* **Quoted text**
· · · ·
Given u, v, x, y are variables:

(a) Duplication:

{R2 duplicates R1}

R1: P(x), P(y), Q(x,y)č R(x), S(y)

R2: P(u), P(v), Q(u,v)č R(u), S(v)

(b) Subsumption:

{R1 subsumes R3}

R3: P(x), P(y), Q(x,y), W(x)č R(x), S(y)

{R4 and R5 contain unnecessary IF statements}

R4: P(x), P(y), Q(x,y), F(x,y)č R(x), S(y)

R5: P(u), P(v), Q(u,v), -F(u,v)č R(u), S(v)

(d) Chained Redundancy:

{R6 and R7 independently deduce R1}

R6: P(x), P(y), Q(x,y)č T(x,y)

R7: T(x,y)č R(x), S(y)

Figure 3. Forms of Redundancy

Duplication exists when two rules can succeed in the same situation and give the same results (Chang et al., 1990). This form of redundancy is illustrated by R2, which duplicates R1 (Figure 3, part a). Subsumption occurs when two rules will produce the same results, but the premises of one instance are more restrictive than the other (Chang et al., 1990). When the restrictive rule succeeds, the less restrictive instance will also succeed and a redundancy exists. We illustrate this form of redundancy by R3, which is subsumed by R1 (Figure 3, part b). Redundancy resulting from an unnecessary IF occurs when two rules are identical except for a single clause in the LHS of each rule. One rule contains the positive form of the literal and the other contains the negative form of the same literal (Nazareth, 1989). These clauses are ineffective in determining whether the rule will fire, i.e., if the other clauses of the rules are satisfied, one rule will fire with consequences identical to the second rule. This form of redundancy is illustrated by rules R4 and R5 (Figure 3, part c). Note that R4 and R5 become redundant cases of R1 when the unnecessary IFs are removed. Chained redundancy (Nazareth, 1989) exists when the consequent of a rule can be reached through a series of deductions that do not invoke the original rule. In other words, from a beginning state, a second state can be reached in two ways: directly through a single rule, or indirectly through a series of deductions. This form of redundancy is illustrated by rules R6 and R7 (Figure 3, part d), which independently deduce the same conclusion as R1.
· · · ·
* **Information shown**
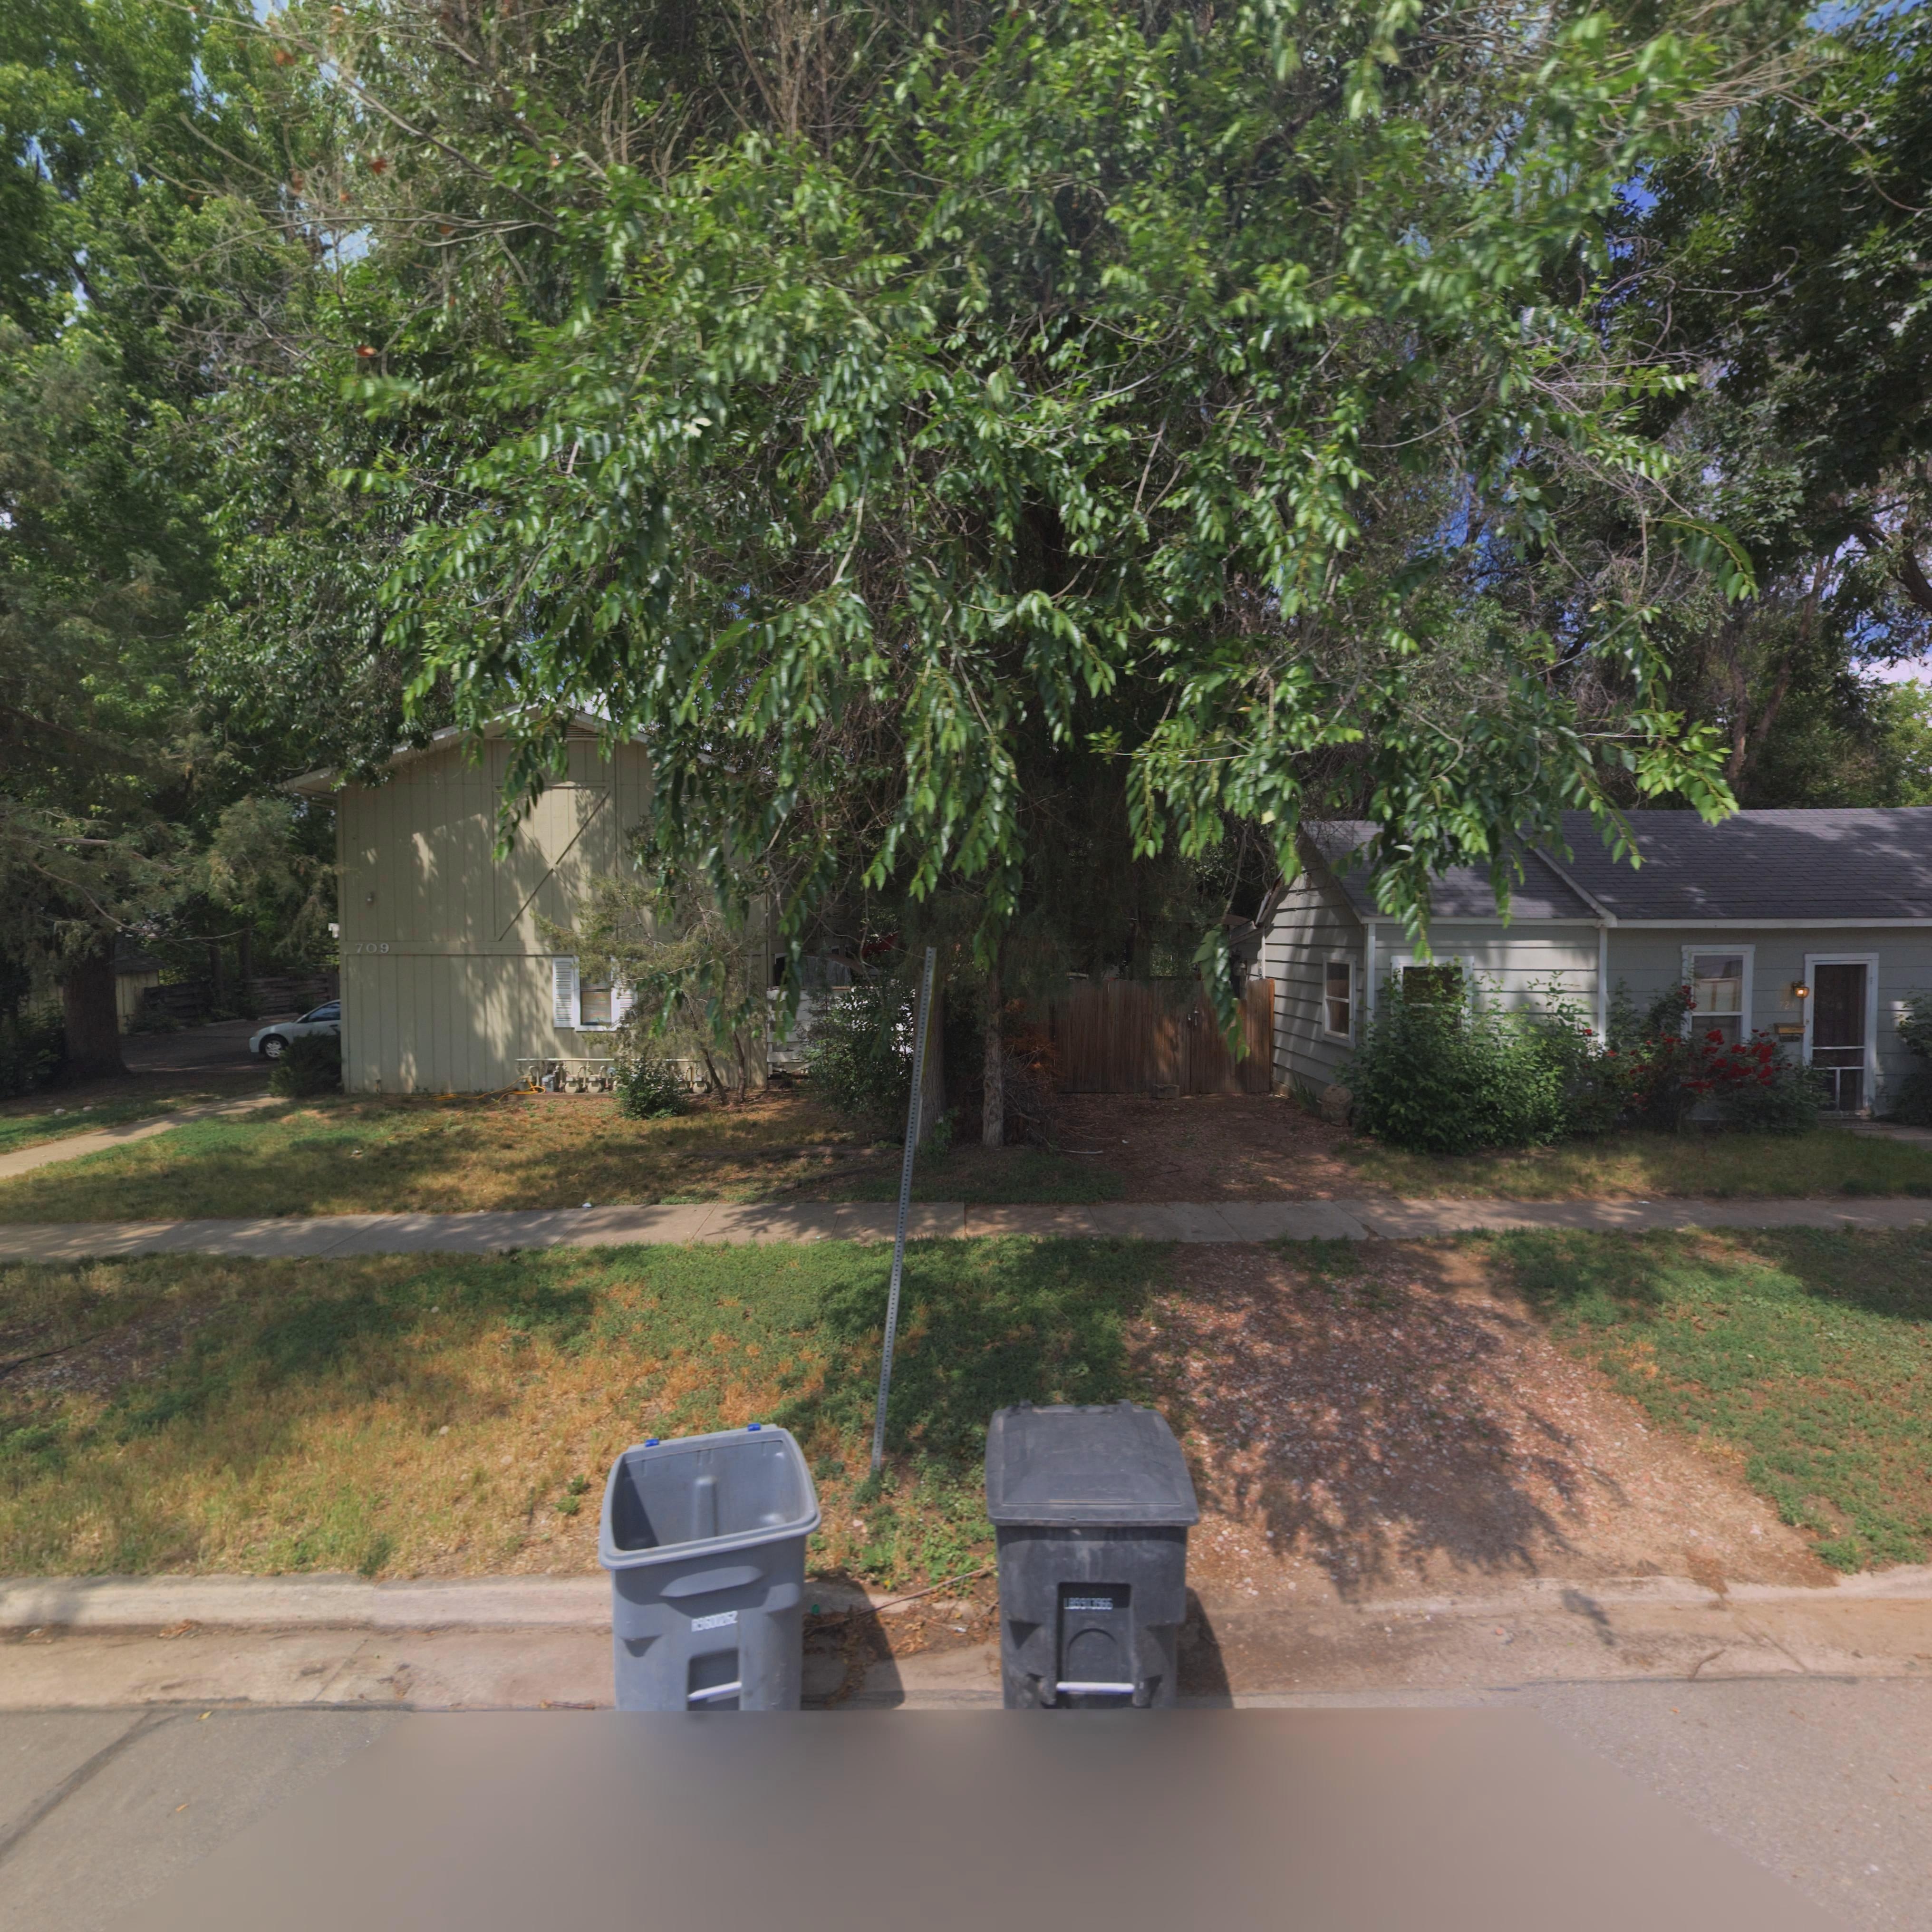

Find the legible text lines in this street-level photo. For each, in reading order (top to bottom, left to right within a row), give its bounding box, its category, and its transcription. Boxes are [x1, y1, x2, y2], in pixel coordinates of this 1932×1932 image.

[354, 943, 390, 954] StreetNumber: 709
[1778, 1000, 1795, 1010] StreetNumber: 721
· · · ·
* **Tasks to carry out**
- 1) Answer these about the text on rule redundancy:
(a) Which rule duplicates R1?
(b) Which source is cited for chained redundancy?
(c) Which two rules independently deduce the same conclusion as R1?
- 2) Please return the passage of the text on rule redundancy from "R4: P(x), P(y), Q(x,y), F(x,y)č" to "T(x,y)č R(x), S(y)", copied word for word.
The lines have nothing to do with the text on rule redundancy.

* **Results by task**
- 1)
(a) R2
(b) Nazareth, 1989
(c) R6 and R7

- 2)
R4: P(x), P(y), Q(x,y), F(x,y)č R(x), S(y)

R5: P(u), P(v), Q(u,v), -F(u,v)č R(u), S(v)

(d) Chained Redundancy:

{R6 and R7 independently deduce R1}

R6: P(x), P(y), Q(x,y)č T(x,y)

R7: T(x,y)č R(x), S(y)